-- About this exercise --
Could you retype all of the entries below word for word?

-- Extracted data --
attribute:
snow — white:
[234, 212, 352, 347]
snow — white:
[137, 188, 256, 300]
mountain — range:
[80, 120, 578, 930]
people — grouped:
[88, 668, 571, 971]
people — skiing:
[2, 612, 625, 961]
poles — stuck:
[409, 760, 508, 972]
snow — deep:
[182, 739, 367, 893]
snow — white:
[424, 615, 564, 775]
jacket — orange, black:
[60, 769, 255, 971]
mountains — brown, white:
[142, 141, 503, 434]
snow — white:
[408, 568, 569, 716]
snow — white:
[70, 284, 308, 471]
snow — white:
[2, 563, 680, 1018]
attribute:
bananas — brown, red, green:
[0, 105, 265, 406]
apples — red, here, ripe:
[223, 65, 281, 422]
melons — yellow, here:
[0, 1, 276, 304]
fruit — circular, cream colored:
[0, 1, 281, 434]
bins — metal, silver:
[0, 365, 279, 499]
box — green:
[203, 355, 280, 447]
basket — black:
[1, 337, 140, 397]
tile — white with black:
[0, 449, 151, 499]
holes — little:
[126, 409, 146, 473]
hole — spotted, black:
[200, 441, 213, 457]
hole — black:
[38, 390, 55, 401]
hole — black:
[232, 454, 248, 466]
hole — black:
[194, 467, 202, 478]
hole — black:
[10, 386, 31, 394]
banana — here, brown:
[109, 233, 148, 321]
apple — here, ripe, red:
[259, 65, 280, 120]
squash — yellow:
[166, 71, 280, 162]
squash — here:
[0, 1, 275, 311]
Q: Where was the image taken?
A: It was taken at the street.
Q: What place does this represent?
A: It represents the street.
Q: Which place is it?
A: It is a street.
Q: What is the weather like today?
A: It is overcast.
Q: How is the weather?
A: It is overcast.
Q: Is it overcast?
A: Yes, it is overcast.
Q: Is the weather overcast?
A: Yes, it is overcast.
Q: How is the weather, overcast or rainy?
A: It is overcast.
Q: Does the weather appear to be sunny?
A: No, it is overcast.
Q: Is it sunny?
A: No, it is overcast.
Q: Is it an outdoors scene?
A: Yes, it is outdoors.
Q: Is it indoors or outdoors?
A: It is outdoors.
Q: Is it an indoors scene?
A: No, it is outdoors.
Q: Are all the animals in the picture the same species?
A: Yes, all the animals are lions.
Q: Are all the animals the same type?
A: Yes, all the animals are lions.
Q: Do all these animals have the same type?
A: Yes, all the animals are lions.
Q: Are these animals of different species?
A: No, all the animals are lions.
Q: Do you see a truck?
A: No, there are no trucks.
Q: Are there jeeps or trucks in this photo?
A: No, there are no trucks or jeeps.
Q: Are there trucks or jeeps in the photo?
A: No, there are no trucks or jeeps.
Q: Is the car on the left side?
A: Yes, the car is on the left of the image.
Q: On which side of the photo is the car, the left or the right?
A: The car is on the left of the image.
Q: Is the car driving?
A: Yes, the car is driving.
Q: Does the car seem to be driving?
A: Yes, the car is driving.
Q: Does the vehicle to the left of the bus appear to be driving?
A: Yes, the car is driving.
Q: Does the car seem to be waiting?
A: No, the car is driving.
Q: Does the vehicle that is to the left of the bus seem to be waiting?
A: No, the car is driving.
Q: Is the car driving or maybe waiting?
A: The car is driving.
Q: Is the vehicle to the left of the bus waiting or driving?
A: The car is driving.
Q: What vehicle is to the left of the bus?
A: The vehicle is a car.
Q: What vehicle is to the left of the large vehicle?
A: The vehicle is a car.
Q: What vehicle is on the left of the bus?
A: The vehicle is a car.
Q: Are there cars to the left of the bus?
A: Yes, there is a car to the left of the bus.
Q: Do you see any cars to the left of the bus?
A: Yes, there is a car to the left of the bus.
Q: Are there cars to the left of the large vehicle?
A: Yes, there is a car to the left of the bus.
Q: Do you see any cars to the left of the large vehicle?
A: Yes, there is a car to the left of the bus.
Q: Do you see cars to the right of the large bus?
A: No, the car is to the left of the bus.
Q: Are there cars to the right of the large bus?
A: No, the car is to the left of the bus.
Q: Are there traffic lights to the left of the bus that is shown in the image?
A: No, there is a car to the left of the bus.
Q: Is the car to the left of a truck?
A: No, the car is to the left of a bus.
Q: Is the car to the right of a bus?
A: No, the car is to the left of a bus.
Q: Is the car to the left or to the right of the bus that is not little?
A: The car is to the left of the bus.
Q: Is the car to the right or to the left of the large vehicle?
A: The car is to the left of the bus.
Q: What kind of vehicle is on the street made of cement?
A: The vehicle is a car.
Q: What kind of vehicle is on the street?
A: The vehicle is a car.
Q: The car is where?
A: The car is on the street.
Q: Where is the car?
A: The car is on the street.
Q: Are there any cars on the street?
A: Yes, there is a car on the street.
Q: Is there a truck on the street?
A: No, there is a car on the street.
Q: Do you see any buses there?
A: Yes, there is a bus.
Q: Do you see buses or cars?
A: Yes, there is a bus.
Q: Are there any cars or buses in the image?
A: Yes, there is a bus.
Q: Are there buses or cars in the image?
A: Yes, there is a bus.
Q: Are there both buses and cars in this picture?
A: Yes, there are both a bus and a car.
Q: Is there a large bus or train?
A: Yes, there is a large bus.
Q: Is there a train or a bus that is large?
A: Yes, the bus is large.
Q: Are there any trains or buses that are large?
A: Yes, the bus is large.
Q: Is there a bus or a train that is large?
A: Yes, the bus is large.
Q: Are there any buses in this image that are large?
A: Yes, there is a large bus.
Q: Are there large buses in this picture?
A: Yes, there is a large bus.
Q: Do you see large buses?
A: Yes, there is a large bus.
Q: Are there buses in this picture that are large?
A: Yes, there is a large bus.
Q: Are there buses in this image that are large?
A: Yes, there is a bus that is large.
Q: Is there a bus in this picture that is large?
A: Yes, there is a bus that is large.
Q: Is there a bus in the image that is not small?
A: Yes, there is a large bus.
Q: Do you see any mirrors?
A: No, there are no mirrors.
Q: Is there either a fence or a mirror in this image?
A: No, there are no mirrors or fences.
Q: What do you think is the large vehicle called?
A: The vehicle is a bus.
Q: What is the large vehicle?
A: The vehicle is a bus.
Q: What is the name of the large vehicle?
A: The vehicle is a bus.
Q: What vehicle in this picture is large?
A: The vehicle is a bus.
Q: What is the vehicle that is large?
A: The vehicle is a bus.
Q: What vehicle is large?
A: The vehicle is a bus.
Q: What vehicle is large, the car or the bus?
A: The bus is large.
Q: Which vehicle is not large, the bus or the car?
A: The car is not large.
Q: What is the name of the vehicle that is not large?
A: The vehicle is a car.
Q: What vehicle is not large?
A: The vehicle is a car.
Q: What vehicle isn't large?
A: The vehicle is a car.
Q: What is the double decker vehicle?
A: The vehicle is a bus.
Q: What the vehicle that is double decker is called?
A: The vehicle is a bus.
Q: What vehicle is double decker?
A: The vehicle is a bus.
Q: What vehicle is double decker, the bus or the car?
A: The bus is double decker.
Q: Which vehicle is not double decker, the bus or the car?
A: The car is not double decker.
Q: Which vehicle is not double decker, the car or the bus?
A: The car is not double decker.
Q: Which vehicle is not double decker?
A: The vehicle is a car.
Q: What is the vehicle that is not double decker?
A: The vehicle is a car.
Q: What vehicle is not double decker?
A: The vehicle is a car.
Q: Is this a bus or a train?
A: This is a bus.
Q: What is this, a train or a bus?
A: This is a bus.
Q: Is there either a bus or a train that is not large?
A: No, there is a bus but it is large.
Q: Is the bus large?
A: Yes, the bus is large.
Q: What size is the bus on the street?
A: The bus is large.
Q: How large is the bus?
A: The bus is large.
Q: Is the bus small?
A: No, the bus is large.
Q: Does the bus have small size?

-- Finished exercise --
attribute:
snow — white:
[234, 212, 352, 347]
snow — white:
[137, 188, 256, 300]
mountain — range:
[80, 120, 578, 930]
people — grouped:
[88, 668, 571, 971]
people — skiing:
[2, 612, 625, 961]
poles — stuck:
[409, 760, 508, 972]
snow — deep:
[182, 739, 367, 893]
snow — white:
[424, 615, 564, 775]
jacket — orange, black:
[60, 769, 255, 971]
mountains — brown, white:
[142, 141, 503, 434]
snow — white:
[408, 568, 569, 716]
snow — white:
[70, 284, 308, 471]
snow — white:
[2, 563, 680, 1018]
attribute:
bananas — brown, red, green:
[0, 105, 265, 406]
apples — red, here, ripe:
[223, 65, 281, 422]
melons — yellow, here:
[0, 1, 276, 304]
fruit — circular, cream colored:
[0, 1, 281, 434]
bins — metal, silver:
[0, 365, 279, 499]
box — green:
[203, 355, 280, 447]
basket — black:
[1, 337, 140, 397]
tile — white with black:
[0, 449, 151, 499]
holes — little:
[126, 409, 146, 473]
hole — spotted, black:
[200, 441, 213, 457]
hole — black:
[38, 390, 55, 401]
hole — black:
[232, 454, 248, 466]
hole — black:
[194, 467, 202, 478]
hole — black:
[10, 386, 31, 394]
banana — here, brown:
[109, 233, 148, 321]
apple — here, ripe, red:
[259, 65, 280, 120]
squash — yellow:
[166, 71, 280, 162]
squash — here:
[0, 1, 275, 311]
Q: Where was the image taken?
A: It was taken at the street.
Q: What place does this represent?
A: It represents the street.
Q: Which place is it?
A: It is a street.
Q: What is the weather like today?
A: It is overcast.
Q: How is the weather?
A: It is overcast.
Q: Is it overcast?
A: Yes, it is overcast.
Q: Is the weather overcast?
A: Yes, it is overcast.
Q: How is the weather, overcast or rainy?
A: It is overcast.
Q: Does the weather appear to be sunny?
A: No, it is overcast.
Q: Is it sunny?
A: No, it is overcast.
Q: Is it an outdoors scene?
A: Yes, it is outdoors.
Q: Is it indoors or outdoors?
A: It is outdoors.
Q: Is it an indoors scene?
A: No, it is outdoors.
Q: Are all the animals in the picture the same species?
A: Yes, all the animals are lions.
Q: Are all the animals the same type?
A: Yes, all the animals are lions.
Q: Do all these animals have the same type?
A: Yes, all the animals are lions.
Q: Are these animals of different species?
A: No, all the animals are lions.
Q: Do you see a truck?
A: No, there are no trucks.
Q: Are there jeeps or trucks in this photo?
A: No, there are no trucks or jeeps.
Q: Are there trucks or jeeps in the photo?
A: No, there are no trucks or jeeps.
Q: Is the car on the left side?
A: Yes, the car is on the left of the image.
Q: On which side of the photo is the car, the left or the right?
A: The car is on the left of the image.
Q: Is the car driving?
A: Yes, the car is driving.
Q: Does the car seem to be driving?
A: Yes, the car is driving.
Q: Does the vehicle to the left of the bus appear to be driving?
A: Yes, the car is driving.
Q: Does the car seem to be waiting?
A: No, the car is driving.
Q: Does the vehicle that is to the left of the bus seem to be waiting?
A: No, the car is driving.
Q: Is the car driving or maybe waiting?
A: The car is driving.
Q: Is the vehicle to the left of the bus waiting or driving?
A: The car is driving.
Q: What vehicle is to the left of the bus?
A: The vehicle is a car.
Q: What vehicle is to the left of the large vehicle?
A: The vehicle is a car.
Q: What vehicle is on the left of the bus?
A: The vehicle is a car.
Q: Are there cars to the left of the bus?
A: Yes, there is a car to the left of the bus.
Q: Do you see any cars to the left of the bus?
A: Yes, there is a car to the left of the bus.
Q: Are there cars to the left of the large vehicle?
A: Yes, there is a car to the left of the bus.
Q: Do you see any cars to the left of the large vehicle?
A: Yes, there is a car to the left of the bus.
Q: Do you see cars to the right of the large bus?
A: No, the car is to the left of the bus.
Q: Are there cars to the right of the large bus?
A: No, the car is to the left of the bus.
Q: Are there traffic lights to the left of the bus that is shown in the image?
A: No, there is a car to the left of the bus.
Q: Is the car to the left of a truck?
A: No, the car is to the left of a bus.
Q: Is the car to the right of a bus?
A: No, the car is to the left of a bus.
Q: Is the car to the left or to the right of the bus that is not little?
A: The car is to the left of the bus.
Q: Is the car to the right or to the left of the large vehicle?
A: The car is to the left of the bus.
Q: What kind of vehicle is on the street made of cement?
A: The vehicle is a car.
Q: What kind of vehicle is on the street?
A: The vehicle is a car.
Q: The car is where?
A: The car is on the street.
Q: Where is the car?
A: The car is on the street.
Q: Are there any cars on the street?
A: Yes, there is a car on the street.
Q: Is there a truck on the street?
A: No, there is a car on the street.
Q: Do you see any buses there?
A: Yes, there is a bus.
Q: Do you see buses or cars?
A: Yes, there is a bus.
Q: Are there any cars or buses in the image?
A: Yes, there is a bus.
Q: Are there buses or cars in the image?
A: Yes, there is a bus.
Q: Are there both buses and cars in this picture?
A: Yes, there are both a bus and a car.
Q: Is there a large bus or train?
A: Yes, there is a large bus.
Q: Is there a train or a bus that is large?
A: Yes, the bus is large.
Q: Are there any trains or buses that are large?
A: Yes, the bus is large.
Q: Is there a bus or a train that is large?
A: Yes, the bus is large.
Q: Are there any buses in this image that are large?
A: Yes, there is a large bus.
Q: Are there large buses in this picture?
A: Yes, there is a large bus.
Q: Do you see large buses?
A: Yes, there is a large bus.
Q: Are there buses in this picture that are large?
A: Yes, there is a large bus.
Q: Are there buses in this image that are large?
A: Yes, there is a bus that is large.
Q: Is there a bus in this picture that is large?
A: Yes, there is a bus that is large.
Q: Is there a bus in the image that is not small?
A: Yes, there is a large bus.
Q: Do you see any mirrors?
A: No, there are no mirrors.
Q: Is there either a fence or a mirror in this image?
A: No, there are no mirrors or fences.
Q: What do you think is the large vehicle called?
A: The vehicle is a bus.
Q: What is the large vehicle?
A: The vehicle is a bus.
Q: What is the name of the large vehicle?
A: The vehicle is a bus.
Q: What vehicle in this picture is large?
A: The vehicle is a bus.
Q: What is the vehicle that is large?
A: The vehicle is a bus.
Q: What vehicle is large?
A: The vehicle is a bus.
Q: What vehicle is large, the car or the bus?
A: The bus is large.
Q: Which vehicle is not large, the bus or the car?
A: The car is not large.
Q: What is the name of the vehicle that is not large?
A: The vehicle is a car.
Q: What vehicle is not large?
A: The vehicle is a car.
Q: What vehicle isn't large?
A: The vehicle is a car.
Q: What is the double decker vehicle?
A: The vehicle is a bus.
Q: What the vehicle that is double decker is called?
A: The vehicle is a bus.
Q: What vehicle is double decker?
A: The vehicle is a bus.
Q: What vehicle is double decker, the bus or the car?
A: The bus is double decker.
Q: Which vehicle is not double decker, the bus or the car?
A: The car is not double decker.
Q: Which vehicle is not double decker, the car or the bus?
A: The car is not double decker.
Q: Which vehicle is not double decker?
A: The vehicle is a car.
Q: What is the vehicle that is not double decker?
A: The vehicle is a car.
Q: What vehicle is not double decker?
A: The vehicle is a car.
Q: Is this a bus or a train?
A: This is a bus.
Q: What is this, a train or a bus?
A: This is a bus.
Q: Is there either a bus or a train that is not large?
A: No, there is a bus but it is large.
Q: Is the bus large?
A: Yes, the bus is large.
Q: What size is the bus on the street?
A: The bus is large.
Q: How large is the bus?
A: The bus is large.
Q: Is the bus small?
A: No, the bus is large.
Q: Does the bus have small size?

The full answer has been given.